Here are some records. Repeat them all exactly.
=== Section Start ===
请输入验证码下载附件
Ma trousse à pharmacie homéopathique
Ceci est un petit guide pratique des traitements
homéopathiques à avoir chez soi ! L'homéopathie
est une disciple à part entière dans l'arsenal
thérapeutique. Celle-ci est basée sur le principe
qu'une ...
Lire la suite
=== Section End ===
## WRITTEN ANSWER
请输入验证码下载附件
Ma trousse à pharmacie homéopathique
Ceci est un petit guide pratique des traitements
homéopathiques à avoir chez soi ! L'homéopathie
est une disciple à part entière dans l'arsenal
thérapeutique. Celle-ci est basée sur le principe
qu'une ...
Lire la suite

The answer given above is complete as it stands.